For Loop or executemany - Python and SQLite3

Simon Roadknight picture Simon Roadknight · May 4, 2017 · Viewed 8.5k times · Source

I have started to learn Python and SQL recently and have a question.

Using Python with SQLite3 I have written the following code:

# Use sqlite3 in the file
import sqlite3

# Create people.db if it doesn't exist or connect to it if it does exist
with sqlite3.connect("people.db") as connection:
    c = connection.cursor()

    # Create new table called people
    c.execute("""CREATE TABLE IF NOT EXISTS people(firstname TEXT, lastname TEXT, age INT, occupation TEXT)""")


    people_list = [
        ('Simon', 'Doe', 20, 'Python Master'),
        ('John', 'Doe', 50, 'Java Master'),
        ('Jane', 'Doe', 30, 'C++ Master'),
        ('Smelly', 'Doe', 2, 'Shower Master')
    ]

    # Insert dummy data into the table
    c.executemany("""INSERT INTO people(firstname, lastname, age, occupation) VALUES(?, ?, ?, ?)""", people_list)

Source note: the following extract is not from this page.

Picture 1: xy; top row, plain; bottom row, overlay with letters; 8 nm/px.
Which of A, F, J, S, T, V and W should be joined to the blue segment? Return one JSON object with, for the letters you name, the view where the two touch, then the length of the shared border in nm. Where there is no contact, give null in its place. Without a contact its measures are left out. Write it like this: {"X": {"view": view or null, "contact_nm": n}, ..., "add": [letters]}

I noticed that I can do the same thing using a for loop instead of executemany like so:

# Use sqlite3 in the file
import sqlite3

# Create people.db if it doesn't exist or connect to it if it does exist
with sqlite3.connect("people.db") as connection:
    c = connection.cursor()

# Create new table called people
c.execute("""CREATE TABLE IF NOT EXISTS people(firstname TEXT, lastname TEXT, age INT, occupation TEXT)""")


people_list = [
    ('Simon', 'Doe', 20, 'Python Master'),
    ('John', 'Doe', 50, 'Java Master'),
    ('Jane', 'Doe', 30, 'C++ Master'),
    ('Smelly', 'Doe', 2, 'Shower Master')
]

# Insert dummy data into the table
for person in people_list:
    c.execute("""INSERT INTO people(firstname, lastname, age, occupation) VALUES(?, ?, ?, ?)""", person)

I'm just wondering which one is more efficient and used more often?

Answer

user1919238 picture user1919238 · May 4, 2017

A batch insert with executemany will be more efficient, and the performance difference will typically be quite large as your number of records gets large. There is a significant overhead to executing an insert statement, which you incur over and over again if you insert one row at a time.

You should prefer a batch insert whenever it is straightforward to do so.

In some cases, it may be much simpler to code an algorithm that inserts one row at a time. For example, if you are receiving data from somewhere one item at a time, it may be simpler to just insert it as you get it, rather than building up a list and doing a single insert when you have saved up a lot of data. In such a case, you need to consider the tradeoffs between performance and simplicity of code. It's often better to start off with the simple approach (insert one row at a time) and then only optimize to something else if you find it's not performant.